When we met, we were both baby dykes, fledgling butch and femme baby dykes full of bravado, trying to find ourselves and our way (and having an awful lot of fun along the way). Over the course of the past decade and a half we have been through so much - many highs, and oh so many lows. I'm grateful for his friendship. He is my touchstone. He's taught me and inspired me, and propped me up when I've needed it. He's also let me take care of him, he's shared the good, the bad and the ugly. And every step of the way I have been so proud of him (even on those days I've wanted to shake him).

I am so proud of his bravery. Every stage of his transition has required renewed and refreshed courage.

I am so proud that every step of the way he has followed his own path, even when it diverged from anything he knew, from anything he saw, from anything written or talked about. He has let his internal compass lead the way.

I am so proud of the role he has taken on as community educator, both within our local queer community, and within the regional and wider bear and leather communities. As we all know, fear and intolerance are human conditions, being a pioneer within the community is as hard and sometimes harder and often requires MORE courage, than educating the heterosexual community.

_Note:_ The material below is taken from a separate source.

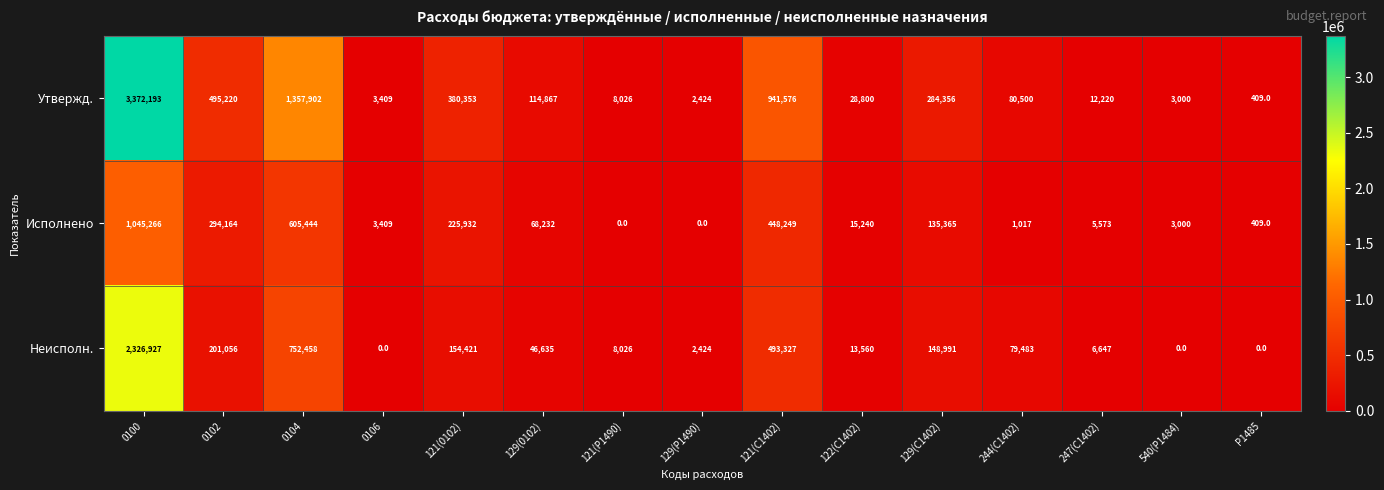

True or false: Утвержд. has a value of 8026 at 121(P1490).

True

And I am so proud of the every day education he does, with the guys he manages in the warehouse, with his family, with 100s of other people who have never ever met anyone like him, never even conceived of someone like him. He's smoothed the paths for dozens of queer kids of every stripe, by being open and honest and a warm, positive reassuring role model with their families.

I'm so proud of every obstacle he's overcome. Of every barrier he's broken through. And of his ability to lift himself up and keep going, again and again and again - because none of those obstacles were overcome easily, and none of those barriers were broken down swiftly.

I am so proud, *beamingly proud*, of the full, happy, healthy, loving person he is.

Today he entered himself as a contestant in the Mr. CT Leather competition.
It is an enormous step for him, to not just find a place within the gay leather community, but to step up and put himself on display.

It has been a long time coming, a long journey for him to find this level of self-confidence; and in finding himself, and joy in himself, he has opened hearts and minds like no one else I know.

Not in big flashy splashy ways; in every day, real face-to-face ways.

So go on you brave sexy M.F. -- be bold!
I'll always be your biggest fan.




And random fact: He's not the first trans man to break this ground, Tyler McCormick won International Man of Leather in 2010. Bravo, Mr. McCormick.